Figure 1. Estimates of net immigration, by agency
Sources: CBO presentation of own-agency, SSA, and Census projections, as well as vintage 2023 Census net international migration estimates from the Census for 2023 and earlier.
Figure 2. DHS estimated unauthorized resident population
Source: Department of Homeland Security
After entering the United States and finding work, new immigrants often economically support family in their country of origin, sending funds home to relatives. These international transfers are referred to as remittances. Growth in remittances are charted in Figure 3, with both year-over-year and quarter-over-quarter figures provided.
Figure 3. Remittances growth
Source: Bureau of Economic Analysis
Finally, research from the Cato Institute suggests that illegal immigration into the US is largely responsive to labor market conditions — specifically, how rapidly wages are growing, how tight the labor market is, whether that be measured by the number of unfilled jobs or the unemployment rate. The image painted from this perspective is similar to what is provided from the look at remittances growth above: The early post-pandemic period likely saw historically high levels of unauthorized immigration, which declined significantly as the economy cooled but remained elevated into 2024.

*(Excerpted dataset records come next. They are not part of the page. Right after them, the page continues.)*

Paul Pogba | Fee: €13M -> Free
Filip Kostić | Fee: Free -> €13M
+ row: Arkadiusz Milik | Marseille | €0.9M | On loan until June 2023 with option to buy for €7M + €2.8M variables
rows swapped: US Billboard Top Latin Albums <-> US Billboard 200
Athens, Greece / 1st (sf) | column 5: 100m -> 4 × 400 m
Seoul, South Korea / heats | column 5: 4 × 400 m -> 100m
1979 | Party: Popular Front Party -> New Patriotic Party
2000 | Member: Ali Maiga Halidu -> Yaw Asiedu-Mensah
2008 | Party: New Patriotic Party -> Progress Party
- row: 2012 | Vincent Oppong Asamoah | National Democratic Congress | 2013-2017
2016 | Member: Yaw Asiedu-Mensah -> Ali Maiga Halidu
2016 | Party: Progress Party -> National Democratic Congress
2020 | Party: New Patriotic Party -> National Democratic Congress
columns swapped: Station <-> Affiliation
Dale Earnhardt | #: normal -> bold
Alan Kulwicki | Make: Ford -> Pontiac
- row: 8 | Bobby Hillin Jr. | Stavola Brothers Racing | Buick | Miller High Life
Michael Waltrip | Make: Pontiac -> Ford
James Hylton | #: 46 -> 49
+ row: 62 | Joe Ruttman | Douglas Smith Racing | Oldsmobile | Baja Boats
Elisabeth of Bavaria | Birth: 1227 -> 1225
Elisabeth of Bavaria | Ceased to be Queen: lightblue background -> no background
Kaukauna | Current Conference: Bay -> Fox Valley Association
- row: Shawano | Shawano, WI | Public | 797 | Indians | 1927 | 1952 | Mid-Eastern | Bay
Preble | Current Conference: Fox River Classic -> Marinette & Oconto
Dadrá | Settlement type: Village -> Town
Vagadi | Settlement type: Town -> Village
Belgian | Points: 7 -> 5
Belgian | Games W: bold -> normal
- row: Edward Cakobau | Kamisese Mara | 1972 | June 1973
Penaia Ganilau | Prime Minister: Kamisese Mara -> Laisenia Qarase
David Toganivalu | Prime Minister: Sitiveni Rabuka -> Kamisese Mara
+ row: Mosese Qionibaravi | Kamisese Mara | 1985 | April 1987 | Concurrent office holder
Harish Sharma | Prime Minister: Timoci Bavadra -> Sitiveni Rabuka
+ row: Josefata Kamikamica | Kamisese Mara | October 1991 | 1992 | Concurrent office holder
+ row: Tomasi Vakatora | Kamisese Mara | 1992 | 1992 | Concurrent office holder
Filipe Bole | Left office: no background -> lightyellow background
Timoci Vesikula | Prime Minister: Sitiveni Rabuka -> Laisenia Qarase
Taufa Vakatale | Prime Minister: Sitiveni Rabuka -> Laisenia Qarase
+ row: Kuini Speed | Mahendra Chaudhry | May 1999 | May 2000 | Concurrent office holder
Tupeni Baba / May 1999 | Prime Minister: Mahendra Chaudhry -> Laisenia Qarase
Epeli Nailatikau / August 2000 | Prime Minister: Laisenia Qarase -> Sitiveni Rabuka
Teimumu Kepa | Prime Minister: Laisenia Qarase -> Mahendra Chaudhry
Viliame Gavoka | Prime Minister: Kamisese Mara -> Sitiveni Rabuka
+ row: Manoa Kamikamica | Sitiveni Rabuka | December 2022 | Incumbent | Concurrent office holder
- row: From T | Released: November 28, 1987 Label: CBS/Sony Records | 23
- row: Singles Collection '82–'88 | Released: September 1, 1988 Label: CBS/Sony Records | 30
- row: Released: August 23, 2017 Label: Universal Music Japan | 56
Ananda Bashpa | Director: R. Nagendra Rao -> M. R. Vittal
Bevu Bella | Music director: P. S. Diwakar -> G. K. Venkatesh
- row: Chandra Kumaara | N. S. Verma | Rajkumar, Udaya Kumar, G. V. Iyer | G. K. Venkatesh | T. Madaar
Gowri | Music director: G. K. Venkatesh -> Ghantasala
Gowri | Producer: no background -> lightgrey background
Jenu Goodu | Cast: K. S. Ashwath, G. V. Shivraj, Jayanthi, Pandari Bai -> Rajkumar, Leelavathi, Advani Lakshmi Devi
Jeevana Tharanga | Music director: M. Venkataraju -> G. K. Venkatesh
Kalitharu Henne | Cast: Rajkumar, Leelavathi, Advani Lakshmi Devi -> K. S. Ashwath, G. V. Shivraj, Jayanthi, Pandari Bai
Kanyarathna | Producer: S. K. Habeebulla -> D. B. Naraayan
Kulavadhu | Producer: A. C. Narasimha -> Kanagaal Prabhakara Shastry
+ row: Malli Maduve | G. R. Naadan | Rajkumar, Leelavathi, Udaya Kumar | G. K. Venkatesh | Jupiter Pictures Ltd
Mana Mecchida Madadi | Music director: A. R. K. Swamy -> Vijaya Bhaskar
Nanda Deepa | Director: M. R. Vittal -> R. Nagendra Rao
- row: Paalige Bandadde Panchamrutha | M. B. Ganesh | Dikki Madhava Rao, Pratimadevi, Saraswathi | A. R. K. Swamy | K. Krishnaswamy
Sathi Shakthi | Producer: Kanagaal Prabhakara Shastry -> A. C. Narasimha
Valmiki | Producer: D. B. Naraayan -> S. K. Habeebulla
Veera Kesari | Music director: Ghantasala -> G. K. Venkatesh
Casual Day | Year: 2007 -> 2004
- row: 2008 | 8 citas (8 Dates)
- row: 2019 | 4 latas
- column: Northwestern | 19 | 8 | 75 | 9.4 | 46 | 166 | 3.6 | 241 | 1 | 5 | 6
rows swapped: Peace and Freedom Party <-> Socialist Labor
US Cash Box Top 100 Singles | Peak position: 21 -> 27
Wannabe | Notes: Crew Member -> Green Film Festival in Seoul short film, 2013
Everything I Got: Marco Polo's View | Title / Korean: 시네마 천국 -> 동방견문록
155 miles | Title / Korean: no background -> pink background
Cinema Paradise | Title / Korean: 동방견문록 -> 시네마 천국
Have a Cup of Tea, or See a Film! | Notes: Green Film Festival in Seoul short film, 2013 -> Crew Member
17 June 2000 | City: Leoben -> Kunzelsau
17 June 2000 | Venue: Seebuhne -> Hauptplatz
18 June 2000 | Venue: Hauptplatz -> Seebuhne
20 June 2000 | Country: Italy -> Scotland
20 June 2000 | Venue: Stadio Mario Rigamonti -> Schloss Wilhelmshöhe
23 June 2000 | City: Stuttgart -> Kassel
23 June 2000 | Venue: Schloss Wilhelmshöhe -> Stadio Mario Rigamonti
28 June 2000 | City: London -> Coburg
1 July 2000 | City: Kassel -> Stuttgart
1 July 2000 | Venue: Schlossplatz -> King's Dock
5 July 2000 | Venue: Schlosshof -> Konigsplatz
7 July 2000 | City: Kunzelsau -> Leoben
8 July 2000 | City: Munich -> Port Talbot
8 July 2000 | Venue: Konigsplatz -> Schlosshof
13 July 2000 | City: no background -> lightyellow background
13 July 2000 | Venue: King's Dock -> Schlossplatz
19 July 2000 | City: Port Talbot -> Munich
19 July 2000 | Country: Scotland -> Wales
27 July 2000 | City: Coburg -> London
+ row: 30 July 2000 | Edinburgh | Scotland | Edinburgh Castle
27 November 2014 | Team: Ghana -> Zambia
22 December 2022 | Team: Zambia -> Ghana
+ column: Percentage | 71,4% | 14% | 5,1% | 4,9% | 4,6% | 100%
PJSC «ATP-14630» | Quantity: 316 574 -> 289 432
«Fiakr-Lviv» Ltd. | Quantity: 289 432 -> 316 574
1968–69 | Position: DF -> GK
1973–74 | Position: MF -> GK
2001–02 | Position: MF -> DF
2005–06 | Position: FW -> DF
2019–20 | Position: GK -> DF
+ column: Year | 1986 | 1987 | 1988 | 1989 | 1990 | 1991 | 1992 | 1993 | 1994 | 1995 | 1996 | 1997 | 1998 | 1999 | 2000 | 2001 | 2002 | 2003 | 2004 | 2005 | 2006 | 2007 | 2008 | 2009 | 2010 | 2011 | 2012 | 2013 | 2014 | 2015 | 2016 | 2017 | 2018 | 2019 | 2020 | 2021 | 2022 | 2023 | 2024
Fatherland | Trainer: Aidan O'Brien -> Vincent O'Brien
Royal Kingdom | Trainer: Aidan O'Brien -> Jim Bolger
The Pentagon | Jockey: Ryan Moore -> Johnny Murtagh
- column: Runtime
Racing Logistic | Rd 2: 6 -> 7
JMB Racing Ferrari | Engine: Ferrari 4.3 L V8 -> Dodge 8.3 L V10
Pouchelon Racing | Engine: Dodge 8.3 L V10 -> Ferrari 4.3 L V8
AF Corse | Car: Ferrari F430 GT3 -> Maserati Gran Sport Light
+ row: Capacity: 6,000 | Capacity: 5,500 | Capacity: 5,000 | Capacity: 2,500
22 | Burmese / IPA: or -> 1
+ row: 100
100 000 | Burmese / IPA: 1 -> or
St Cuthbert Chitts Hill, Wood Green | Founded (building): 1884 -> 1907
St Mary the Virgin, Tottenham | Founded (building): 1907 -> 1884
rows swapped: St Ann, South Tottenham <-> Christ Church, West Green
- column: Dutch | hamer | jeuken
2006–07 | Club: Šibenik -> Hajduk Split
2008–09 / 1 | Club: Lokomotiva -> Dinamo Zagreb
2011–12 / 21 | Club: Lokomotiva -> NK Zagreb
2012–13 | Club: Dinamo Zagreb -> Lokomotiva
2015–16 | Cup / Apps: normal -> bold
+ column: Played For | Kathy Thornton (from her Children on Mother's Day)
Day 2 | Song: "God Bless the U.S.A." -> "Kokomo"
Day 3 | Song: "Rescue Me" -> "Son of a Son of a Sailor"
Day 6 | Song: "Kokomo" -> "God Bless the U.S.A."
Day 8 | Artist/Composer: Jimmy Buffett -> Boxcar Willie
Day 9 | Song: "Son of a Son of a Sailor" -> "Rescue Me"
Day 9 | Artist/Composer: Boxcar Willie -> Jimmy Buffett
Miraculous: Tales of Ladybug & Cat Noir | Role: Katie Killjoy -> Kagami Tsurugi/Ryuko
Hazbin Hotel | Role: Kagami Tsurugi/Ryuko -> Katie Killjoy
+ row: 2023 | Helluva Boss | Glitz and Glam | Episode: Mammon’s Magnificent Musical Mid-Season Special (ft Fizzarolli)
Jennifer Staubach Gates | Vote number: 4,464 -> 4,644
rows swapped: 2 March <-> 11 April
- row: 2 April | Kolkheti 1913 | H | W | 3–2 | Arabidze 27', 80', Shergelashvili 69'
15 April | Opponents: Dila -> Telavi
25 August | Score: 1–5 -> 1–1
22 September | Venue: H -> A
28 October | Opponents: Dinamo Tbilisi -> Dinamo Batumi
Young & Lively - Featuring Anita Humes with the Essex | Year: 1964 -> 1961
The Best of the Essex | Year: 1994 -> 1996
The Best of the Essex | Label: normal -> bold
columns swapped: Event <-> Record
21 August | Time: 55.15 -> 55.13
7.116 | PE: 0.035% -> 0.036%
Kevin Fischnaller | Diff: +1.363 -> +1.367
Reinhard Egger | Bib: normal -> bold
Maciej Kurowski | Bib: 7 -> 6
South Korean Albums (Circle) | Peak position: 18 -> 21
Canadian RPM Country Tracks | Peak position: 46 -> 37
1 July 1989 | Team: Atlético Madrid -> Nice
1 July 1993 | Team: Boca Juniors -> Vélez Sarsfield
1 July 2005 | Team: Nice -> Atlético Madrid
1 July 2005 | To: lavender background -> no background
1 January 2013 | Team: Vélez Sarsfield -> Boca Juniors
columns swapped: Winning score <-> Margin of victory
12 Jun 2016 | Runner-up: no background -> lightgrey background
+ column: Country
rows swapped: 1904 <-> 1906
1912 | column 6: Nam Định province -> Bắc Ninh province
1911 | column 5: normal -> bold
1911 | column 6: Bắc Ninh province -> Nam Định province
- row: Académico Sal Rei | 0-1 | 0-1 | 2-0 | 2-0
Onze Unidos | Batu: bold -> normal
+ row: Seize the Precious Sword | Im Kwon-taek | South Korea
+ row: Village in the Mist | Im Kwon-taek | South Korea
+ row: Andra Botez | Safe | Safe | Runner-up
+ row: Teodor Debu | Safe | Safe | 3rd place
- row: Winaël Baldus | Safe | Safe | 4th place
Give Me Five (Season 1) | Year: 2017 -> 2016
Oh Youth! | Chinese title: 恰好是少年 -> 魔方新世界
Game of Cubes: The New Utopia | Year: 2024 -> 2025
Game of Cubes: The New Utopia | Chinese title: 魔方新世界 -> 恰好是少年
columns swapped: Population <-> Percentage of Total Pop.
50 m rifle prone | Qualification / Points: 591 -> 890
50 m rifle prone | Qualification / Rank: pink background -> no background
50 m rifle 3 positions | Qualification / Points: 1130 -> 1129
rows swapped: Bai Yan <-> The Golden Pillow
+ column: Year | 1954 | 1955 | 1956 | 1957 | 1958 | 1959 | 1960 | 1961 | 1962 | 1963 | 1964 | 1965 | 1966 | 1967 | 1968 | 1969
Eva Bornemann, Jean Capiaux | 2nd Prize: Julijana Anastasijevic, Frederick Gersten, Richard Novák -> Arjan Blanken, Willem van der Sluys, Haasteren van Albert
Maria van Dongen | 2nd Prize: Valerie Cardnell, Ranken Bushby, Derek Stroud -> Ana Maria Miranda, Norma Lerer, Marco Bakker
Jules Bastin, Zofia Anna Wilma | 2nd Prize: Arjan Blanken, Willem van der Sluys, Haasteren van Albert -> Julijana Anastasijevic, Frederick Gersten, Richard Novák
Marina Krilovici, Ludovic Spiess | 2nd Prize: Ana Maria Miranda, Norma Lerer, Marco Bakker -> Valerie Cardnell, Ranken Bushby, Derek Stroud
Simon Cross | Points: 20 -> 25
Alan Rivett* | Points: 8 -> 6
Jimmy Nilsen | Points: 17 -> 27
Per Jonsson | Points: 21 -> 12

While it remains impossible to definitively state whether unethical clients and competitors have leveraged increases in undocumented immigration to violate federal employment law and undercut lawful staffing firms, the remittances data and the correlation with job vacancies documented by the Cato Institute suggest that the era of greatest disruption to staffing most likely occurred near to when labor markets and staffing were just starting their retreat from all-time highs.